St. Paul, Minn. — Longtime real estate broker Rolando Borja saw the foreclosure crisis coming. His clients are mostly Spanish-speaking, and he said that community is especially vulnerable to predatory lending because most business relies on word of mouth.
"They told their cousin and their friend and their compadre and this and that, not realizing that the deal they just made was a bad one. And you know," he said, "they told ten people and those ten people told another ten, so we are talking about it was like a disease. It started spreading and it happened like that."
Largely fueled by adjustable rate subprime loans, foreclosures increased dramatically nationwide, rising by 75 percent between 2006 and 2007.
In Minnesota, defaults spiked by about 82 percent.
Experts say one reason for the increase is that subprime loans were heavily marketed to vulnerable groups.
Brokers canvassed churches, schools, advertised in Spanish-language media and went door to door. As a result, Borja said, lots of people took out risky loans they didn’t understand to buy homes they couldn’t afford.
"All these funky programs started coming out on the market," he said. "Pretty much anybody could buy a home,"
The University of Minnesota is the first to study the ethnicity of people caught up in the foreclosure crisis. The study linked two years' of data from Minneapolis sheriff’s sales with public schools enrollment data, which tracks ethnicity and language spoken at home.

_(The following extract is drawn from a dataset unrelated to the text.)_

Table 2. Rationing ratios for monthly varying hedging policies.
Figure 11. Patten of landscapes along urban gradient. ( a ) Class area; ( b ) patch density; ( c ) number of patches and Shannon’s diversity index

The data, from June 2006 to July 2008, paints a grim picture of the early stages of the current housing crisis. By far, more African-Americans and Hispanics lost their homes than any other groups. Most of the foreclosures were rental properties. That’s already widely understood.
But here’s what surprised the study authors: among homeowners, the foreign born lost their homes at a much higher rate — and the majority were Spanish-speaking.
"There is not a part of the city that’s unaffected; there is not a part of the city where you didn’t see foreclosed properties that had a foreign-born family living in them," said University of Minnesota Professor Ryan Allen, who authored the study.
Ryan said that while the numbers were surprising, they are nonetheless pretty easy to explain. Immigrants are thought to be vulnerable to predatory lending because of language barriers.
People who are foreign-born may also be less familiar with mortgages. In Latin America for example, buying a home usually means putting down all the money up front and buying the land where you want to build.
Another reason has to do with lending disparities. Studies have documented that minorities are more likely to borrow adjustable rate mortgages because they are more often turned down for prime loans. …
"People who are saying, 'Yes, you can get into a home,' and it’s homebuyers who don’t have enough information to make an educated decision as to whether or not homeownership is the right thing for them," she said.